On Tuesday, former US President Donald Trump will appear before a federal court in Miami to face 37 felony counts related to alleged mishandling of classified documents. But Aileen Cannon, a Trump-appointed Florida district judge, could present roadblocks for prosecutors.
Cannon — who belongs to the Federalist Society, a conservative legal group — is the newest member of the federal bench in South Florida. Trump’s case was randomly assigned to one of the four judges in the district, and gives her the power to control the timing of hearings, oversee jury selection, and determine what evidence can be presented. Her role has raised concerns in the Justice Department over her alleged impartiality, and spurred calls for Cannon to recuse herself over rulings that delayed the DOJ’s probe earlier this year.
For instance, Cannon prevented federal investigators from using over 100 classified documents found at Trump’s Mar-a-Lago estate as a part of their criminal inquiry, arguing that it was a national security risk over a potential leak. She later agreed to the former president’s request to appoint a special master to assess if the sensitive documents in question could be covered by executive privilege. (Both rulings were later overturned by a Florida appeals court.)

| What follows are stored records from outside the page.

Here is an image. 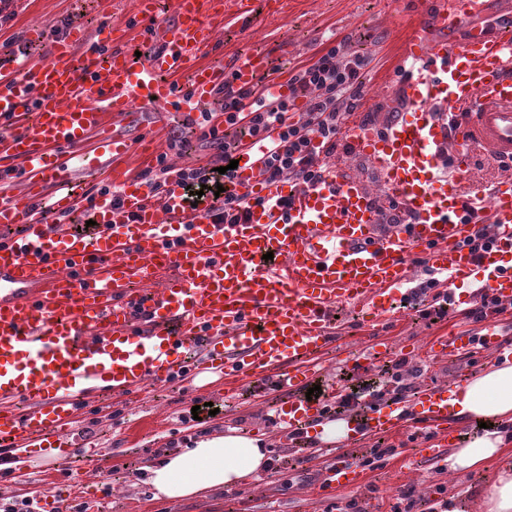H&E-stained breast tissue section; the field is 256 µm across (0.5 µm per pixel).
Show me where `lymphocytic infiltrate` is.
I'll list each match as a JSON object with an SVG mask.
<instances>
[{
  "label": "lymphocytic infiltrate",
  "mask_w": 512,
  "mask_h": 512,
  "mask_svg": "<svg viewBox=\"0 0 512 512\" xmlns=\"http://www.w3.org/2000/svg\"><path fill=\"white\" fill-rule=\"evenodd\" d=\"M368 64L365 57L351 53L346 40H338L325 48L310 65L302 67L290 78V92L282 98H268L265 84L248 89H236L225 84L218 92L217 102L224 110V124L243 125L249 137L266 138L277 132L278 141L269 151L261 168L262 177L269 182L297 180L309 185L320 181L324 168L315 161L313 140H320L326 154H334L348 116L359 105L361 96L359 75ZM304 98L308 108L301 118H294L293 102ZM178 175L191 191L222 187L224 214L238 219L251 207L246 196L233 190L234 170L218 173L213 166H191ZM389 379L381 384L364 382L351 387L337 398L335 405L325 406L324 415L353 410L370 400L390 397L402 403L411 396V378L420 376L421 368L408 358L391 362Z\"/></svg>",
  "instance_id": "f902f5d3"
}]
</instances>
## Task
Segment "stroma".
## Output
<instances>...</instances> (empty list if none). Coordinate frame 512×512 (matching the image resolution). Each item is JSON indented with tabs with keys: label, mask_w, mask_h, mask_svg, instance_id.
<instances>
[{
	"label": "stroma",
	"mask_w": 512,
	"mask_h": 512,
	"mask_svg": "<svg viewBox=\"0 0 512 512\" xmlns=\"http://www.w3.org/2000/svg\"><path fill=\"white\" fill-rule=\"evenodd\" d=\"M10 20L0 25V45L13 42L31 58H46L52 39L49 31L60 19L85 30L89 41L111 23L129 26L128 50L141 47L147 26L136 13L135 0H13ZM421 17L413 0H286L284 10L275 16L257 9L251 23L235 16L224 20L208 62L227 63L256 51L269 55L273 73H293L315 60L329 41L343 38L351 52L365 56L368 66L361 71L360 106L353 118L376 129H383L400 118L404 106L395 94L392 77L399 68V57L406 37ZM41 29L44 37L32 42L29 29ZM136 124L124 126L132 143L153 139L158 153L168 156L170 165L185 167L200 162L216 163L217 151L206 146L199 127L183 123L178 113H168L158 123L152 109L138 110ZM333 159L337 167L357 177L374 196L378 210V233L395 230V211L382 187L377 168L366 157L354 153L347 140H340ZM511 176L512 168L500 167L497 157L478 148L471 154L469 171L462 182L463 196L487 194L496 182ZM410 280L401 296L398 313L381 324L377 332L361 328L356 309L338 306L332 326L348 341L356 358L345 361L330 353L318 363L314 384L324 386L340 380L355 384L368 379L387 380L388 360L399 357L426 361L428 370L414 381L417 389L465 384L484 371L482 362H470L466 352L435 358L426 346L433 336L447 329L463 330L465 319L456 308L445 317H422L427 299L417 288L428 278L422 260L409 263ZM382 335L388 348L387 360L370 358L375 335ZM279 397L260 382L236 384L226 392L218 375L206 380L160 387L145 385L130 398L103 397L84 407L75 425L78 432L92 431L99 450L95 462L78 458L72 469H58L50 449H31V458L22 473L0 476V498L43 499L61 496L72 507L91 506L93 512H349L356 503L360 512H392L398 493L414 489L420 500L456 498L464 512H480V493L485 486L483 473L455 475L442 462L415 458L414 450L432 439L429 430L412 429L390 435H366L357 440L325 446L315 433L306 441L315 445L313 455H305L276 418L274 406ZM213 403L218 413L205 425L209 433L234 427L265 441L272 467L241 487L227 488L205 499L178 502L152 500L143 483V469L158 458L162 449L176 450L198 430L187 415L196 403ZM394 447L396 455L383 466L365 470V485L359 489L334 490L324 482L327 466L335 457L358 461L374 447Z\"/></svg>",
	"instance_id": "1"
}]
</instances>
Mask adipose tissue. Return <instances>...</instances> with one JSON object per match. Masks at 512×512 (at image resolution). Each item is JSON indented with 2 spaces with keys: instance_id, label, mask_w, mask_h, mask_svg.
<instances>
[{
  "instance_id": "obj_1",
  "label": "adipose tissue",
  "mask_w": 512,
  "mask_h": 512,
  "mask_svg": "<svg viewBox=\"0 0 512 512\" xmlns=\"http://www.w3.org/2000/svg\"><path fill=\"white\" fill-rule=\"evenodd\" d=\"M454 419L474 422V430L451 449V472L482 469L512 447V362L490 366L454 390ZM270 458L264 441L237 429L206 436L167 453L145 469L153 499L180 501L238 487L266 471Z\"/></svg>"
}]
</instances>
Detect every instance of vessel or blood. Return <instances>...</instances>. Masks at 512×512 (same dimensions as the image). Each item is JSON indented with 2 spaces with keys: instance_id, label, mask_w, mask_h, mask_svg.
Instances as JSON below:
<instances>
[{
  "instance_id": "b4317fda",
  "label": "vessel or blood",
  "mask_w": 512,
  "mask_h": 512,
  "mask_svg": "<svg viewBox=\"0 0 512 512\" xmlns=\"http://www.w3.org/2000/svg\"><path fill=\"white\" fill-rule=\"evenodd\" d=\"M485 7V0H437L433 24H417L403 50L406 112L380 133L349 128L351 149L374 163L410 217L388 235L375 231L373 197L338 168L311 186L265 181L263 140L235 154L234 190L253 202L236 224L216 221L214 198H189L177 174L157 188L111 165L128 149L113 118L129 122L137 106L162 111L176 101L194 118L212 105L224 68L200 58L224 0H174L173 22L155 28L139 60L116 47L120 35L109 30L107 50L77 56L83 34L72 29L49 58L1 66L0 181L18 168L26 174L20 192L0 199V442L14 447L18 465L32 448L56 449L67 464L83 444L72 427L83 402L204 370L230 383L268 379L284 396L278 413L289 433H304L323 410L302 388L312 358L333 341L335 302H361L373 321L390 316L411 256L449 284L469 279L511 299L512 180L487 197L459 193L473 147L512 165V29L477 24ZM268 69L263 54L238 58L233 84L250 87ZM84 145L90 172L108 160L106 178L121 200L100 197L88 231L47 223L42 198L59 215L81 208L69 166L72 149ZM470 209L496 227L479 258L464 244ZM160 272L157 293L135 291ZM477 342L492 357L506 351L492 322L480 336L458 332L435 345L455 353ZM451 397L433 389L410 409L383 402L347 425L355 436L384 434L400 421L439 426ZM358 479L341 462L326 473L335 489Z\"/></svg>"
}]
</instances>
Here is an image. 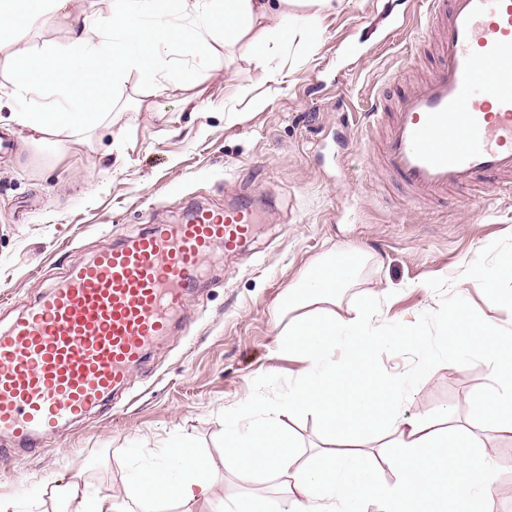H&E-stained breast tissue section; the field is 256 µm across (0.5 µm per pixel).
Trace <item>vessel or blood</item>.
Instances as JSON below:
<instances>
[{
  "label": "vessel or blood",
  "mask_w": 512,
  "mask_h": 512,
  "mask_svg": "<svg viewBox=\"0 0 512 512\" xmlns=\"http://www.w3.org/2000/svg\"><path fill=\"white\" fill-rule=\"evenodd\" d=\"M440 55L394 107L368 112L382 131L380 170L420 203L451 190L512 184V0H426ZM255 230L250 205L199 209L154 224L73 266L0 332V434L18 447L81 418L124 388L151 344L170 335L215 247Z\"/></svg>",
  "instance_id": "1"
}]
</instances>
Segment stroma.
<instances>
[{
  "label": "stroma",
  "instance_id": "35a3bbf8",
  "mask_svg": "<svg viewBox=\"0 0 512 512\" xmlns=\"http://www.w3.org/2000/svg\"><path fill=\"white\" fill-rule=\"evenodd\" d=\"M108 6L71 0L68 17L52 27L28 28L21 41L0 33V50L60 80L74 19ZM428 22L424 0H342L314 38H269L261 64L243 43L217 51L205 68L186 49L176 57L180 86L160 95L136 76L118 88L92 77L101 119L76 128L69 152L31 143L26 129L12 127L18 147L0 155V328L74 264L149 225L242 199L259 222L244 250L218 247L206 258L181 329L151 347L111 405L27 453L0 437V499L18 512H60L56 489L76 472L123 499L131 467L152 465L185 436L199 454L221 459L225 410L268 376L276 394L287 393L304 370V362L274 353L288 323L281 301L329 252L373 253L358 287L332 312L347 314L355 296L375 294L383 300L380 324H412L437 309L428 279H464L480 265L512 260V187L489 197L457 188L447 203L417 205L374 165L366 114L376 98L396 101L434 70L439 51L423 38ZM47 46L54 57H42ZM491 375L485 362L440 364L401 414L500 450L495 512H512V433L470 417L471 397ZM286 424L298 459L313 466L345 449L318 416ZM209 482L226 512L277 492L272 476L246 484L221 466Z\"/></svg>",
  "mask_w": 512,
  "mask_h": 512
}]
</instances>
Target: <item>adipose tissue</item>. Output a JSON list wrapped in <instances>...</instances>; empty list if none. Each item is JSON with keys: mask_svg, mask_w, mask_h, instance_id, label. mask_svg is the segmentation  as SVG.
<instances>
[{"mask_svg": "<svg viewBox=\"0 0 512 512\" xmlns=\"http://www.w3.org/2000/svg\"><path fill=\"white\" fill-rule=\"evenodd\" d=\"M172 1L178 12L194 20L192 29L160 23ZM332 7L333 0H111L108 11L86 16L71 29L65 81L35 78L22 68L17 55L0 54V77L14 93L37 94L63 104L59 112L38 106L0 116V125L25 128L43 144L59 143L66 129L98 120V100L86 83L90 70L106 68L115 85L134 74L167 79L173 55L187 45L206 55L214 44L231 49L243 41L252 49V60L260 62L265 58L266 31L290 36L311 29ZM364 259L358 249L328 254L289 287L283 306L291 316L278 334L275 351L304 360L306 368L278 401L255 392L225 411L226 466L246 480L275 474L281 492L267 501L265 512H416L422 495L416 472L420 449L450 447L454 453L449 464L458 475L462 500L491 506L497 457L476 436L467 432L444 436L421 418L386 416L388 429L397 434L396 451L386 460L394 481L378 496L367 494L378 477L367 458L336 455L323 470L295 465L296 442L284 429L283 417L296 412L319 414L330 435L362 446L365 436L354 429L353 419L370 410L372 401L367 392L353 390L344 402H337L335 384L343 368L364 366L370 352L407 338L414 339L419 350L427 348L423 337L410 331H376L369 310L331 318L299 314V307L335 303L342 292L354 287ZM65 493L66 512H161L162 504L172 499L180 512H207L212 503L211 485L199 457L186 445L166 452L151 468H133L122 502L109 494L89 493L78 473Z\"/></svg>", "mask_w": 512, "mask_h": 512, "instance_id": "obj_1", "label": "adipose tissue"}]
</instances>
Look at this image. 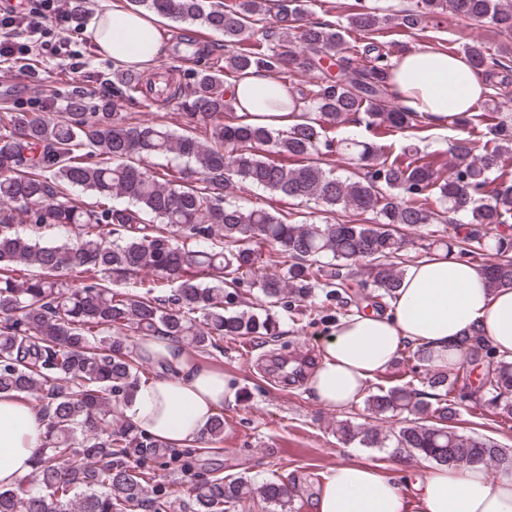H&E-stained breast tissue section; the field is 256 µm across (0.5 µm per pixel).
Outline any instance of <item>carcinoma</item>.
Here are the masks:
<instances>
[{
	"label": "carcinoma",
	"mask_w": 512,
	"mask_h": 512,
	"mask_svg": "<svg viewBox=\"0 0 512 512\" xmlns=\"http://www.w3.org/2000/svg\"><path fill=\"white\" fill-rule=\"evenodd\" d=\"M173 22L191 21L224 36L223 63L208 61L196 39L183 41L191 66L157 90L135 66L112 65V94L95 102L75 88L59 113L5 112L0 116V394L41 407L46 432L29 486L0 489V512H173L177 497L160 479V466L197 478L193 512H231L248 500L288 512L282 477L257 485L242 478L194 471L195 448L178 450L140 431L129 419L112 421V404L131 403L149 362L128 332L170 336L198 351H222L224 338L277 336L269 310L306 303L316 291L325 304L316 316H348L368 307L382 312L405 271L404 229L452 227L441 247L455 259L479 260L487 287L512 288V118L488 128L493 147L472 154L471 140H452L451 174L438 176L424 156H385L376 140L422 132L426 118L391 105L393 52L379 41L385 19L357 0L346 24H301V0H132ZM487 21L512 35V0H411L397 15L406 31L422 29L429 14ZM263 39L256 40V30ZM362 45L345 46L344 32ZM472 71L509 97L512 64L480 44L463 48ZM318 71L310 89L288 86L293 68ZM263 71L288 90L305 122L284 131L248 124L237 115L230 78ZM163 101L181 109L179 128L133 122L130 110ZM362 113L370 141L336 140V127ZM365 163L342 177L314 154L333 151ZM244 183L278 201H315L324 211L361 220H290L276 208H248L229 196ZM78 188L102 200L89 206L67 196ZM437 195L441 210L426 201ZM37 232L68 230L60 244L43 245L14 228V212ZM278 255V272L262 274L263 252ZM491 251L489 263L483 253ZM369 279L353 282L352 267ZM145 272L133 292L112 279ZM257 289L251 308L238 293ZM462 359L448 368L428 364L425 392L411 385L369 392L365 408L382 423L338 421L345 444L383 448L390 441L441 465L479 464L512 473V448L458 433L451 422L463 395L459 381L486 357L479 407L512 415V361L497 355L481 326L460 340Z\"/></svg>",
	"instance_id": "1"
}]
</instances>
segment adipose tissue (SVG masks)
<instances>
[{
	"label": "adipose tissue",
	"mask_w": 512,
	"mask_h": 512,
	"mask_svg": "<svg viewBox=\"0 0 512 512\" xmlns=\"http://www.w3.org/2000/svg\"><path fill=\"white\" fill-rule=\"evenodd\" d=\"M109 22L99 50L122 65L149 67L161 58L157 15L124 8L114 0L102 14ZM396 103L427 115L436 129L475 112L488 87L459 55L411 50L395 63ZM235 107L248 123L279 129L293 123L289 108L268 102L286 91L265 73L234 85ZM482 326L498 354L512 360V289L490 291L476 267L438 255L408 265L401 288L381 314H353L336 325L309 380L313 396L340 409L358 400L407 344L425 348L432 364L457 361L458 339ZM141 356L163 362L166 374L142 385L126 414L143 432L176 448H195L211 418L234 401L237 386L211 366L189 360L168 336L139 342ZM46 425L35 401L0 394V488H14L34 468ZM418 512H512V475L489 478L477 464L431 468L416 486ZM317 512H408L407 496L379 465L340 462L324 476Z\"/></svg>",
	"instance_id": "adipose-tissue-1"
}]
</instances>
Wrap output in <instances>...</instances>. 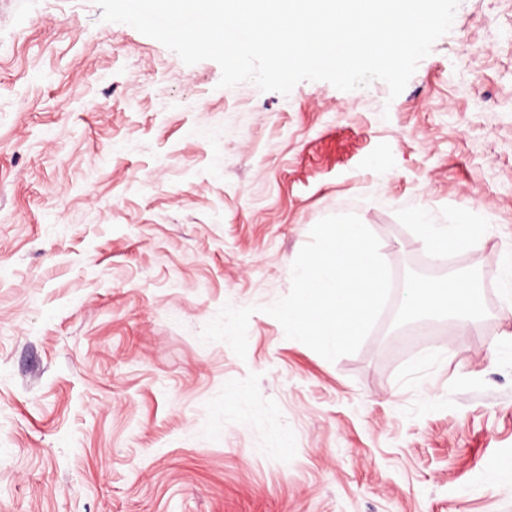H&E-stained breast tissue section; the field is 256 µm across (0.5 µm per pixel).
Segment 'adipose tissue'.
<instances>
[{
  "label": "adipose tissue",
  "mask_w": 512,
  "mask_h": 512,
  "mask_svg": "<svg viewBox=\"0 0 512 512\" xmlns=\"http://www.w3.org/2000/svg\"><path fill=\"white\" fill-rule=\"evenodd\" d=\"M411 308L427 316L469 318L475 311L472 286L464 279L424 282L413 288Z\"/></svg>",
  "instance_id": "ef3b65f1"
}]
</instances>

But whatever the controversy, there is no legal requirement for Cannon to step away from the case. If she did, the trial would be reassigned to one of the other three federal judges in her division, none of whom were appointed by (!) the defendant.
How the judge handles the timeline of the proceedings might determine how they affect the 2024 election. If it's a quick trial, Trump could be found guilty just before Americans vote — validating his claim that this legal prosecution is really political persecution. And while any potential decision is still months away, the indictments in New York and Miami continue to bolster Trump’s fundraising and poll numbers among Republicans.
“The personality cult surrounding Trump is bigger than any one fact coming out against him,” says Eurasia Group’s US Managing Director Jon Lieber.
Also, don't forget that these are just two of the former president's pending cases. More are likely on the way from prosecutors in Georgia looking into his efforts to overturn the 2020 election result, and an ongoing federal probe into Trump's role in the Jan. 6 insurrection.
“Trump’s whole MO is drawing these things out as long as possible,” Lieber adds. “Plus, there is the added layer of secret documents that need to be reviewed, so this trial could take a long time.”